C’mon, we all want to know…did she or did she not with Arthur?
*sigh* Fine. I’ll move on.
I only stayed at the Portrait Gallery for thirty minutes. I got some quick glances at the more modern work and got to sneak a peek at the Picasso exhibit that was on display (you had to pay for a ticket to see it all, though) then I made my way back to the underground station. Evie, while doing amazing in her carrier, was getting impatient so I knew it was time to get her out and let her have some play time. The trip back to the hotel took forever, mostly because the tubes were incredibly busy and slow. Still beat any other way home, though. I want to say I got back to the room by 4:30 that afternoon.
Alex and Landon got back to the hotel around 5:30 that evening, and after a short rest on their part we all went back to the little mall in Fulham Square and had dinner at Wagamama.
I got the vegetarian teppanyaki and Alex picked the teriyaki sirloin one. We ordered Landon the kid’s version, but he really only ate the chicken out of his. We think he was too exhausted from his busy day to eat. While I thought my dish was good – again, it had plenty of onions and peppers which I love – I didn’t think it was anything to write home about.
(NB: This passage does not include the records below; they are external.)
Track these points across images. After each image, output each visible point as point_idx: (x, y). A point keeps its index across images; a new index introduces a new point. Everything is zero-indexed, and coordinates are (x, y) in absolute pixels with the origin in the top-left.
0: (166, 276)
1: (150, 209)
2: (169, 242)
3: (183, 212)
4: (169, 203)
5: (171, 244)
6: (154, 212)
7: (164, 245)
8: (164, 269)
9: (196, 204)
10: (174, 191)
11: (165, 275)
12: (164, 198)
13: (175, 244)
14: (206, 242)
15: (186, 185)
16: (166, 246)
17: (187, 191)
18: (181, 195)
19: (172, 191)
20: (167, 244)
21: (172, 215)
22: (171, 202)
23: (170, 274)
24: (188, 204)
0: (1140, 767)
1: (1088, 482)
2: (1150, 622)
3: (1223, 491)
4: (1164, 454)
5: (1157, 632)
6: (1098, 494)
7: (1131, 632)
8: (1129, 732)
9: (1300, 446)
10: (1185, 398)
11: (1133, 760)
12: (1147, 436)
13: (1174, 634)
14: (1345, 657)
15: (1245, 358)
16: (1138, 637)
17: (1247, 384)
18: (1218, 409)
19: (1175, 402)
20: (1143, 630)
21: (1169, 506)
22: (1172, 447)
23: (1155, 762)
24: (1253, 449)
Plus, we had the always fun incident where a couple was sat next to us and then they promptly asked to be seated somewhere else because of our kids. It’s going to be nice to go out to meal and NOT have toddlers in the future. But until then, we get to be the plague to quiet dinner dates.
Alex and I woke the children up at 4:30 Monday morning so that we could go downstairs and eat breakfast and burn off energy before we had to get on the bus.
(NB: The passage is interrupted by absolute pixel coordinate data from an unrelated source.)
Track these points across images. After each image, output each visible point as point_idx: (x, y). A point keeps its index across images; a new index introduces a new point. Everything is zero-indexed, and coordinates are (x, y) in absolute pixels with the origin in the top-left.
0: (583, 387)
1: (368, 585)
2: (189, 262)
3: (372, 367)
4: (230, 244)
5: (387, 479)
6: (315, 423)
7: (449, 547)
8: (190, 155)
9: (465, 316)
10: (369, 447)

The ride back home was HORRIBLE. Landon and Evie were champs and did amazing, but the drive took 15.5 hours!!! Never. Again.
I could not believe how fast the weekend flew by, and I missed London the second we left. I’m already daydreaming about when we can go back for a longer stay. There’s so much we didn’t get to see or do. We barely scratched the surface!
It was so rejuvenating being in a city again, there was a part of me that wanted to cry when I got back to my country home. Don’t get me wrong, I like my little German village and it’s got its own beauty, but I’d take the hustle and bustle of London to here any day of the week. Tourist destinations are my bread and butter, and I’m just grateful that I got the opportunity to go back to one for a few days. I don’t think I’ve felt that comfortable since I moved out here 6 months ago.
Hopefully, a return trip is in our future within the next 2.5 years.